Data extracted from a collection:
___

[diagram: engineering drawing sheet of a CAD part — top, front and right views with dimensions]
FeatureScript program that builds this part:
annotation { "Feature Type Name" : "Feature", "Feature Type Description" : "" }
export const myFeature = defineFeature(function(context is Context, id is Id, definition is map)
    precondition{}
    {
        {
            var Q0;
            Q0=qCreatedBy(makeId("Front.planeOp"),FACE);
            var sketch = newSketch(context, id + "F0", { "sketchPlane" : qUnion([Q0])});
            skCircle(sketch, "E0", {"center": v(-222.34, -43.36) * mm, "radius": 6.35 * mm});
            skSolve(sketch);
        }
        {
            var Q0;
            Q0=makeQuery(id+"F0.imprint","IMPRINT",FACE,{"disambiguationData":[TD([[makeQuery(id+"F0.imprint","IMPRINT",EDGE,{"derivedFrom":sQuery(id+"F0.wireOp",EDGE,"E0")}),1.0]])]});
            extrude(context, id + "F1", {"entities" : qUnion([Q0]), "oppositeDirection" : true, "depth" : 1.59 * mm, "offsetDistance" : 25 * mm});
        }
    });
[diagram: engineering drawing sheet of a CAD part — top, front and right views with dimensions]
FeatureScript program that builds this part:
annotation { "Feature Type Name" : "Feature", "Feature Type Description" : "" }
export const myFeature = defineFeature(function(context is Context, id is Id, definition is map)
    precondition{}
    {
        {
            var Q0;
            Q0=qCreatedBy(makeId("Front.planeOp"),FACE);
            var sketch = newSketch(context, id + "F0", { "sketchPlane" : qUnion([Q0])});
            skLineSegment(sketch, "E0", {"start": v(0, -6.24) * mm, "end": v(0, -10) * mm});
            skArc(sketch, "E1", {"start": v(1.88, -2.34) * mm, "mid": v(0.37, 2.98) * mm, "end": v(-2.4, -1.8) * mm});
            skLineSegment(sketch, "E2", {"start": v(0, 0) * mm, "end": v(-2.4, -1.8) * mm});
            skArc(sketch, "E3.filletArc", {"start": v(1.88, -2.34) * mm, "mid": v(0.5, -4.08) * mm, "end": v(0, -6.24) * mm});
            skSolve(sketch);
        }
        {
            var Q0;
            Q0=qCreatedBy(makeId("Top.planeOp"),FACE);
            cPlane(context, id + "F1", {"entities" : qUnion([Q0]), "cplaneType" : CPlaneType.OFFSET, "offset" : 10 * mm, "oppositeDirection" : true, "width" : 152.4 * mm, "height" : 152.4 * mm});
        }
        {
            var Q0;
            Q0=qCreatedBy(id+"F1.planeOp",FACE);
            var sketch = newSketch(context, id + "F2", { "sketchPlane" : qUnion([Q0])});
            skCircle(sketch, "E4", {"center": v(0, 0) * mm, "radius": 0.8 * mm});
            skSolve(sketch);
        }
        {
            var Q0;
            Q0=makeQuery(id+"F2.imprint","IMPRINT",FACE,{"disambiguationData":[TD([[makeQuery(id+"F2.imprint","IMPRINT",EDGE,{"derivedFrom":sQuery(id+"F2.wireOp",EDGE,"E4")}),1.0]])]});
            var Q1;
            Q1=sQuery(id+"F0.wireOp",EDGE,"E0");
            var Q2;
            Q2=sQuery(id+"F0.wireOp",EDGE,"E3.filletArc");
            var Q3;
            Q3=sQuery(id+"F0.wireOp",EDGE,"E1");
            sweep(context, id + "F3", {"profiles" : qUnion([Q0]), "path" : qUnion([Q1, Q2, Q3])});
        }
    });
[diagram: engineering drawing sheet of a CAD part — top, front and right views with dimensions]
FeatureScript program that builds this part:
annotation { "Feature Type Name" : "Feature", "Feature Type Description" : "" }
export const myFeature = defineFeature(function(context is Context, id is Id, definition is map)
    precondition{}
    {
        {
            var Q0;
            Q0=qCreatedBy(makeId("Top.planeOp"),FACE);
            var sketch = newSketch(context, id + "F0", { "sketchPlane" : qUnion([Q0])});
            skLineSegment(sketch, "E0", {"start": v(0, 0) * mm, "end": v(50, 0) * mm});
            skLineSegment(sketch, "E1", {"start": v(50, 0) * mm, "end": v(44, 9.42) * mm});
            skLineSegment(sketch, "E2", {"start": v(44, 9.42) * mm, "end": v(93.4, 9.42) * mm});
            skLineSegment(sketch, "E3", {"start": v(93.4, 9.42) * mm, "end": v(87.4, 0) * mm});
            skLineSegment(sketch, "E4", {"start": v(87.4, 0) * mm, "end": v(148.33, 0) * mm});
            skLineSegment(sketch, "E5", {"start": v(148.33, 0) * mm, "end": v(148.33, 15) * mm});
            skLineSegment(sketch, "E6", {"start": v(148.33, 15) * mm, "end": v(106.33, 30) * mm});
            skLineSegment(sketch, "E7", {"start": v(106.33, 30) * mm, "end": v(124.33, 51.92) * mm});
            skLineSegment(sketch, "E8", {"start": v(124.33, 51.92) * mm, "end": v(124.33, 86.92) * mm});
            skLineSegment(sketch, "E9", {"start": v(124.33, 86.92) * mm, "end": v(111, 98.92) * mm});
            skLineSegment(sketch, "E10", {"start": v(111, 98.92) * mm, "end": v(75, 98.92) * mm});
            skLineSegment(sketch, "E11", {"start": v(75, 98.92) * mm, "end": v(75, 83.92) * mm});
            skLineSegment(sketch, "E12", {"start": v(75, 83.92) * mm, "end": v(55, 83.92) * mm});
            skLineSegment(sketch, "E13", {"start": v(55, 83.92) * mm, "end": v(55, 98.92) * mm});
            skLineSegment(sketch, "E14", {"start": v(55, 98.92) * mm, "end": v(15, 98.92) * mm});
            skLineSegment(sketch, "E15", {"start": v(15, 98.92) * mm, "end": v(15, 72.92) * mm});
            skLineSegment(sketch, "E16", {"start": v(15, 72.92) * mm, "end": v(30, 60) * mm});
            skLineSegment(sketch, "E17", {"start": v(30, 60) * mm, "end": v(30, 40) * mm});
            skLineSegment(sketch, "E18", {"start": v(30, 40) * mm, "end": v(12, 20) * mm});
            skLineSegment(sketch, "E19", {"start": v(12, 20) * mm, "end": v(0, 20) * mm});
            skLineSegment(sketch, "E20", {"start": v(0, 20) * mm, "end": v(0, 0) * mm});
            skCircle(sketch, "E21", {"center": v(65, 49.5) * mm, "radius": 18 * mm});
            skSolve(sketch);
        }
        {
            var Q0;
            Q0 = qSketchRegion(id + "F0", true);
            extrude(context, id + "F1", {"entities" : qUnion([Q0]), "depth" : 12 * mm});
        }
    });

___

TASK REQUIREMENTS — List every line in the entries above that contains the string "oppositeDirection". Case counts.

RESPONSE FOR THIS EXERCISE —
            extrude(context, id + "F1", {"entities" : qUnion([Q0]), "oppositeDirection" : true, "depth" : 1.59 * mm, "offsetDistance" : 25 * mm});
            cPlane(context, id + "F1", {"entities" : qUnion([Q0]), "cplaneType" : CPlaneType.OFFSET, "offset" : 10 * mm, "oppositeDirection" : true, "width" : 152.4 * mm, "height" : 152.4 * mm});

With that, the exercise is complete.